• [Assignment] All entries below are to be reproduced precisely as they stand, without the pictures.

BEGIN

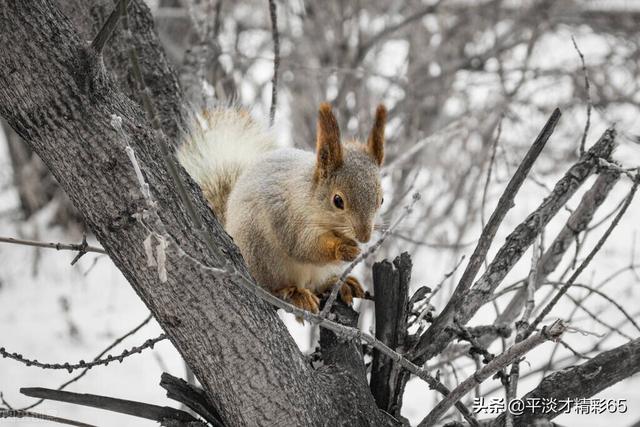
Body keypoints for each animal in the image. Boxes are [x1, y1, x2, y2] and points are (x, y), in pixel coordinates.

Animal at [176, 102, 384, 312]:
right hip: (262, 255)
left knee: (317, 284)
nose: (364, 237)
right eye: (338, 201)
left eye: (381, 200)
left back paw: (338, 284)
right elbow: (303, 246)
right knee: (276, 287)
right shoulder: (286, 216)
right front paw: (342, 248)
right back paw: (295, 293)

END

• [Response to the exercise]
Body keypoints for each animal in the image. Boxes are [x1, y1, x2, y2] and points are (x, y), in pixel coordinates.

Animal at [176, 102, 384, 312]:
right hip: (262, 255)
left knee: (317, 284)
nose: (364, 237)
right eye: (338, 201)
left eye: (381, 200)
left back paw: (338, 284)
right elbow: (303, 246)
right knee: (276, 287)
right shoulder: (286, 216)
right front paw: (342, 248)
right back paw: (295, 293)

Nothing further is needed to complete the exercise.